(Beginning of Data extracts)

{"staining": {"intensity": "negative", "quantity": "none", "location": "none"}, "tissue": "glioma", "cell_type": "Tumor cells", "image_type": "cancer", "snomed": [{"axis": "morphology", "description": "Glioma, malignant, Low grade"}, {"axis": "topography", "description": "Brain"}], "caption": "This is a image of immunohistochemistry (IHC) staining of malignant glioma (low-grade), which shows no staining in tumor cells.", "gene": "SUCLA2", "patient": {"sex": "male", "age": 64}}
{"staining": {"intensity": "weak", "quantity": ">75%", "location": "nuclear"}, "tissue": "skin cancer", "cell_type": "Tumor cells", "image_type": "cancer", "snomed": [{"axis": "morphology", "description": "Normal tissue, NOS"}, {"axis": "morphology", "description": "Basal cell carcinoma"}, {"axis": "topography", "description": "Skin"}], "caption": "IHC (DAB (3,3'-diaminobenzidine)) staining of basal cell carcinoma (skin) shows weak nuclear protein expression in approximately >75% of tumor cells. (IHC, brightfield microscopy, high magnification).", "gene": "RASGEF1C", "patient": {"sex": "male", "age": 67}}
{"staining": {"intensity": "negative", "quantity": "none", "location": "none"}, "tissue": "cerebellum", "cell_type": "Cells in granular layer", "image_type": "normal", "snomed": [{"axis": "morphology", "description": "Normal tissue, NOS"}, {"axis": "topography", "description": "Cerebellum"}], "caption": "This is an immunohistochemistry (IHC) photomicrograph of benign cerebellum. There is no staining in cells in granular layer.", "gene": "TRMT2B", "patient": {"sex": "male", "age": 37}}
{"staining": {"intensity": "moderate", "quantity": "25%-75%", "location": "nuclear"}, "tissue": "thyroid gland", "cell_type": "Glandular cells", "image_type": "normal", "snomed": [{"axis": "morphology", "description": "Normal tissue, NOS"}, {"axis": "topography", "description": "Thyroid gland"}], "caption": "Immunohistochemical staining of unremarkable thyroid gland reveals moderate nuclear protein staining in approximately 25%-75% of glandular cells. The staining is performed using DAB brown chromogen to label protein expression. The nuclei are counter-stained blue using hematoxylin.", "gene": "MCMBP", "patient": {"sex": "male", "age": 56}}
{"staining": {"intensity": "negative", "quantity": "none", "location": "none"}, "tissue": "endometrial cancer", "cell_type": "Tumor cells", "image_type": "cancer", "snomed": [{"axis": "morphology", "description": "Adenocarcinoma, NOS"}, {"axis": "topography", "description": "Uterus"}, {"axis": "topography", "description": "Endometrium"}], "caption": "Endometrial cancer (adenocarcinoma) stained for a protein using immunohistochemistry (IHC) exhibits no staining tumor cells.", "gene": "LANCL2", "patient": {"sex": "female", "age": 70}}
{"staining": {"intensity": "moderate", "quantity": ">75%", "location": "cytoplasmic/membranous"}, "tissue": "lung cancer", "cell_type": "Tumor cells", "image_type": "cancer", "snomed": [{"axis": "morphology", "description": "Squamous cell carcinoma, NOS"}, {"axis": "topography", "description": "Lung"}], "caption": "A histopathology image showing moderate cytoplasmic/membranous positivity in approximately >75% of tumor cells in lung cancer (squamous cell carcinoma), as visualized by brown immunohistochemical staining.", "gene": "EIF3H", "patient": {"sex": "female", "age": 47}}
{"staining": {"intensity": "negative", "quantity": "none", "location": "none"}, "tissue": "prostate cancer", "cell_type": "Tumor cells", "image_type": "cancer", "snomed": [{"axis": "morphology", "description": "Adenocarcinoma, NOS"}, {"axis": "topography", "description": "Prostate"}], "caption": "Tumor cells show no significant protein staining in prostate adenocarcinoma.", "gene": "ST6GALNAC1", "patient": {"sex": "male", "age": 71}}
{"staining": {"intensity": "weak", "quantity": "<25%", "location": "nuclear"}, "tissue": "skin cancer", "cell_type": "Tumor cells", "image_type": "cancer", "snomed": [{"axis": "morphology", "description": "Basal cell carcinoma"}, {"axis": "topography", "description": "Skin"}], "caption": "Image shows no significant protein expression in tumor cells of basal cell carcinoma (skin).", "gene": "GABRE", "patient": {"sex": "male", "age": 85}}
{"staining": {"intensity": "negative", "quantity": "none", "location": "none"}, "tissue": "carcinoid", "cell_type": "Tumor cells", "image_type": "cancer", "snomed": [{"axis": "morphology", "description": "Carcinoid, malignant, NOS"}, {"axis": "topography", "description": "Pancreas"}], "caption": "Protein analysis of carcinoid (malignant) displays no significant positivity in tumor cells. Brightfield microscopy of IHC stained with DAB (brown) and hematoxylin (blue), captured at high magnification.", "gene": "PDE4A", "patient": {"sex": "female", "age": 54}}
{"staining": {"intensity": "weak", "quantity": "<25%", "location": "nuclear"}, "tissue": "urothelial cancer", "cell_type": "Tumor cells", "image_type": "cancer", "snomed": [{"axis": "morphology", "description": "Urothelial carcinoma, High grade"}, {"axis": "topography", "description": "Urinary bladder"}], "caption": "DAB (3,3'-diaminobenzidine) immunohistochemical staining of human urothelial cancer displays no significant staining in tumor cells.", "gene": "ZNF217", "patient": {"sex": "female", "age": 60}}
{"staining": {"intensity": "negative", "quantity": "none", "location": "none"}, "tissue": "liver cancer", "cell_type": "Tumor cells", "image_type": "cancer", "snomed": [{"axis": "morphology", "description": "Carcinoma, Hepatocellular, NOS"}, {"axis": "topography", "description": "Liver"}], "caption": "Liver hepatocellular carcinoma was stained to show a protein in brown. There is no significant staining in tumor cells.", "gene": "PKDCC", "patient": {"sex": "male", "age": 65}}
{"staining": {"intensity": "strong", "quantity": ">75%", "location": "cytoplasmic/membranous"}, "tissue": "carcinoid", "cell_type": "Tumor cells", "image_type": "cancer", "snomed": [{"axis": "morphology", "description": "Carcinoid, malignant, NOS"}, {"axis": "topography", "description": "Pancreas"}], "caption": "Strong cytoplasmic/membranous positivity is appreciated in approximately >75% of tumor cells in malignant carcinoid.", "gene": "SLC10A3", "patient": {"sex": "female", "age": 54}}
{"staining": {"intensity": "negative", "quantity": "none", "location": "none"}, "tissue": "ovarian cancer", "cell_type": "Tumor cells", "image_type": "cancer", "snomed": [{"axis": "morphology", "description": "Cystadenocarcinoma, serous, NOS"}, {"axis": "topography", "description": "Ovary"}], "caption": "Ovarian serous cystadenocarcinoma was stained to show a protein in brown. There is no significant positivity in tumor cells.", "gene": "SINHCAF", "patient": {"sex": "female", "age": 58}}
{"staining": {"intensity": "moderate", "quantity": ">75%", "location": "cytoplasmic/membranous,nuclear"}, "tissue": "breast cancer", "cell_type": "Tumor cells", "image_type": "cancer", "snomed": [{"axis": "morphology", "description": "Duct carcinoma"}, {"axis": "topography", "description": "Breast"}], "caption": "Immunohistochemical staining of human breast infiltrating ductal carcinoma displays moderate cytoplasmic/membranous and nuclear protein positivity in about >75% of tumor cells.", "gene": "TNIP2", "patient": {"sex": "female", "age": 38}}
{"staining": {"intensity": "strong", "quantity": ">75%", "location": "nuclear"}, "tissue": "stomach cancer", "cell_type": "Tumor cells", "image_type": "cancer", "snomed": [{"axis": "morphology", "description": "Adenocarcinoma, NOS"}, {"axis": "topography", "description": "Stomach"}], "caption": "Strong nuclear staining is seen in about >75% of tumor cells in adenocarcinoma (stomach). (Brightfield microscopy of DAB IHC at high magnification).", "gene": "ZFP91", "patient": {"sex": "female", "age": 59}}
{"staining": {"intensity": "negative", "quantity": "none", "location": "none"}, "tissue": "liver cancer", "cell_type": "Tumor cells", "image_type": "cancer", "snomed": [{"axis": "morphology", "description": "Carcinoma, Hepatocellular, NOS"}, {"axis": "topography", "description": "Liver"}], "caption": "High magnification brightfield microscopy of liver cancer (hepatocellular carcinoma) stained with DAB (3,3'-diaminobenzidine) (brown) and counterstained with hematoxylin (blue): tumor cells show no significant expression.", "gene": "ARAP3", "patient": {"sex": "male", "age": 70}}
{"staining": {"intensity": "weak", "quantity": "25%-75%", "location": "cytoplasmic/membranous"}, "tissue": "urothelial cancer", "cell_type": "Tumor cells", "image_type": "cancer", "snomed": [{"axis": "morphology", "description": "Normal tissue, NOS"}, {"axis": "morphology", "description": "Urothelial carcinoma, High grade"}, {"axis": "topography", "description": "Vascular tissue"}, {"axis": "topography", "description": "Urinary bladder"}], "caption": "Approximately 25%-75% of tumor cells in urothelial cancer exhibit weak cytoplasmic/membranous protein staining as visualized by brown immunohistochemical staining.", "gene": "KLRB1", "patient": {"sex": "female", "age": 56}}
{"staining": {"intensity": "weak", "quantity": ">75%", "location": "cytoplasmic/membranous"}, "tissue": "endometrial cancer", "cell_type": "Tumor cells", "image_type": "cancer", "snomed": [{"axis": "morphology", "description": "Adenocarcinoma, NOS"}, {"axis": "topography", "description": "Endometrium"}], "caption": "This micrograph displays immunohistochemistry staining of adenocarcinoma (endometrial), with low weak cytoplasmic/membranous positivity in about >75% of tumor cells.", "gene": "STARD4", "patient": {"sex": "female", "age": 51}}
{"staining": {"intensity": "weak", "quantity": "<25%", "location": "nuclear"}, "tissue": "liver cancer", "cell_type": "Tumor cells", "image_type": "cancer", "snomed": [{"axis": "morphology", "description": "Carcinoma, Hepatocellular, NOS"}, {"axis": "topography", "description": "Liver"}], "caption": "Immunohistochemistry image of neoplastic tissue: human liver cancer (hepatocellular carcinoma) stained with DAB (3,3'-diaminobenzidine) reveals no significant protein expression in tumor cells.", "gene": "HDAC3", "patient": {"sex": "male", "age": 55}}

(End of Data extracts)

Brief
Starting with the first line of the records above, give back each line exactly until the line with "(DAB (3,3'-diaminobenzidine)) staining" has been given as well.

Solution
{"staining": {"intensity": "negative", "quantity": "none", "location": "none"}, "tissue": "glioma", "cell_type": "Tumor cells", "image_type": "cancer", "snomed": [{"axis": "morphology", "description": "Glioma, malignant, Low grade"}, {"axis": "topography", "description": "Brain"}], "caption": "This is a image of immunohistochemistry (IHC) staining of malignant glioma (low-grade), which shows no staining in tumor cells.", "gene": "SUCLA2", "patient": {"sex": "male", "age": 64}}
{"staining": {"intensity": "weak", "quantity": ">75%", "location": "nuclear"}, "tissue": "skin cancer", "cell_type": "Tumor cells", "image_type": "cancer", "snomed": [{"axis": "morphology", "description": "Normal tissue, NOS"}, {"axis": "morphology", "description": "Basal cell carcinoma"}, {"axis": "topography", "description": "Skin"}], "caption": "IHC (DAB (3,3'-diaminobenzidine)) staining of basal cell carcinoma (skin) shows weak nuclear protein expression in approximately >75% of tumor cells. (IHC, brightfield microscopy, high magnification).", "gene": "RASGEF1C", "patient": {"sex": "male", "age": 67}}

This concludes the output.